• **Your instructions**: Can you lay out the lines from the one containing "What is the angle" through the one containing "Answer: left" as a numbered list, leaving out blank lines?

• **Dataset entries**:
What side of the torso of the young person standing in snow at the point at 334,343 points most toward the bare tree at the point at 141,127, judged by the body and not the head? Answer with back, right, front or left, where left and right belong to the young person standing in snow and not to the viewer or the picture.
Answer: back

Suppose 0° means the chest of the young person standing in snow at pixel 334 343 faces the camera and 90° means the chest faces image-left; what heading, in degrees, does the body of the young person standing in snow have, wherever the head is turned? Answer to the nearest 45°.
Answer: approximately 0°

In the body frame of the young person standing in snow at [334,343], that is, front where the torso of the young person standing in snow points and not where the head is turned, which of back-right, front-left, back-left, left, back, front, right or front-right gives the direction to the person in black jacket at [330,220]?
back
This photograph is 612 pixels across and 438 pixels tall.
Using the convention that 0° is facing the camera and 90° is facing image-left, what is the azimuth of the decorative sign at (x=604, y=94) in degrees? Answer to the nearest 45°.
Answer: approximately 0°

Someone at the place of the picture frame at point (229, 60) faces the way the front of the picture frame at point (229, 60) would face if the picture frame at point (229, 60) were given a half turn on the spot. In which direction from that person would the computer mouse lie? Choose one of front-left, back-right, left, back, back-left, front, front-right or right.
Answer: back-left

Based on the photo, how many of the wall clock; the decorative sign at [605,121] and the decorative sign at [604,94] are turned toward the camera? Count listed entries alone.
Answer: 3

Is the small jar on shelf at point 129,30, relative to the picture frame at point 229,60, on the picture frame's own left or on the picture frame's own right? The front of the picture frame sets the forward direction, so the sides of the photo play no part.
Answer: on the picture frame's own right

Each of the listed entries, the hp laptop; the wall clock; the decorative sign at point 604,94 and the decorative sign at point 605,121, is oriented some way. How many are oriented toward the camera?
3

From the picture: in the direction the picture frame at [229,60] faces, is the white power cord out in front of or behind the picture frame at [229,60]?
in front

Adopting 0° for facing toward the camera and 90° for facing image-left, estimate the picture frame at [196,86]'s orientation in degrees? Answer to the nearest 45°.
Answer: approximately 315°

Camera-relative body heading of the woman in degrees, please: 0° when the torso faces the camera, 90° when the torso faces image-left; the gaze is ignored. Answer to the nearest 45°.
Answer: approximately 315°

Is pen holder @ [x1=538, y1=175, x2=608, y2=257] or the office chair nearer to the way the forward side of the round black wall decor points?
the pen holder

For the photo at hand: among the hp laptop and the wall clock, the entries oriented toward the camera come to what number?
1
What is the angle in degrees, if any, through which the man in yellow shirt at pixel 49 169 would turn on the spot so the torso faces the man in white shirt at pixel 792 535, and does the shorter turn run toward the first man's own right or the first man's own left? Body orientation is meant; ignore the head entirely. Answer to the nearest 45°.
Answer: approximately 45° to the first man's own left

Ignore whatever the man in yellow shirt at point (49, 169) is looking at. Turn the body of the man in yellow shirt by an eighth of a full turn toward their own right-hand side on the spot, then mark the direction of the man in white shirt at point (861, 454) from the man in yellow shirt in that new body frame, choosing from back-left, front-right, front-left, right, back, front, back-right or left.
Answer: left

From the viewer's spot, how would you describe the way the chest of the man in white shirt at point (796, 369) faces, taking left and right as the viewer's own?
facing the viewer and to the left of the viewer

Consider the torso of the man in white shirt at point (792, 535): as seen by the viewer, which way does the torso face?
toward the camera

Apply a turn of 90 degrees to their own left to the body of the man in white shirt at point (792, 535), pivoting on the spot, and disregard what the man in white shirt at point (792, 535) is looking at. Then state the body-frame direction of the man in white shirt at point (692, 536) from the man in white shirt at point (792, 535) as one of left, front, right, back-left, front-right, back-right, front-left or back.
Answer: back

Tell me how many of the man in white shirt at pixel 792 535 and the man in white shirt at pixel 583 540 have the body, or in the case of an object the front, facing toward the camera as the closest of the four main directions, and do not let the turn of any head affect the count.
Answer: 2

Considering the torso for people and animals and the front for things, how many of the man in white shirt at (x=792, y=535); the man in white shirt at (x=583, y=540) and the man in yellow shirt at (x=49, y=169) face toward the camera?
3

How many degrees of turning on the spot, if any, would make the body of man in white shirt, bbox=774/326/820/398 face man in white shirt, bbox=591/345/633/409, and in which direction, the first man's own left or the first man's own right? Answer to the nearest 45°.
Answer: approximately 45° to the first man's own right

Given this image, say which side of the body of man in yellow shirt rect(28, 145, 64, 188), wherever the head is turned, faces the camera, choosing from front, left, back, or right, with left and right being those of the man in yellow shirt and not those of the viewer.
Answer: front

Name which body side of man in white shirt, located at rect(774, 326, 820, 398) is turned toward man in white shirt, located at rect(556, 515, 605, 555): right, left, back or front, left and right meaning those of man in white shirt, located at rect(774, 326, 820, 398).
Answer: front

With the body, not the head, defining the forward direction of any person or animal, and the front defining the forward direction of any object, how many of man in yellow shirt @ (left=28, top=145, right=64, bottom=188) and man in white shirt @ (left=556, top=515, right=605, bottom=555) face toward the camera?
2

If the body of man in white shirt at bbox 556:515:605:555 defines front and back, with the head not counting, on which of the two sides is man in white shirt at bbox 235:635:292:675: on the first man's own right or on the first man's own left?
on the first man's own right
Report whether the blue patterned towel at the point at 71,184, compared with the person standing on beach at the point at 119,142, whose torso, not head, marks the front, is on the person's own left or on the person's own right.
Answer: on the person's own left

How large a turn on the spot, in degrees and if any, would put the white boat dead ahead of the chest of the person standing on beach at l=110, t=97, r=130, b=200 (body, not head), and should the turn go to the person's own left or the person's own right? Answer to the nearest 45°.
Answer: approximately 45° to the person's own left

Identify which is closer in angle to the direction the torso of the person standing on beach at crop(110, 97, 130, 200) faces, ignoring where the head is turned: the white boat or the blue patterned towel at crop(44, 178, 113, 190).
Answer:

• **Solution for this exercise**:
1. What is the angle in degrees, if any, through which the man in yellow shirt at pixel 49 169 would turn on the spot so the torso faces the man in white shirt at pixel 792 535, and does the shorter turn run toward the first man's own right or the first man's own left? Body orientation is meant; ignore the head entirely. Answer to the nearest 45°.
2. Answer: approximately 45° to the first man's own left
3. Ignore whatever the man in yellow shirt at point (49, 169) is looking at. Turn the body of the man in yellow shirt by an eighth of a full turn toward their own right-hand side on the spot, then mark the direction of the man in white shirt at point (861, 454) from the man in yellow shirt in that new body frame, choosing from back-left, front-right, front-left, right, back, front, back-right or left.
4. Answer: left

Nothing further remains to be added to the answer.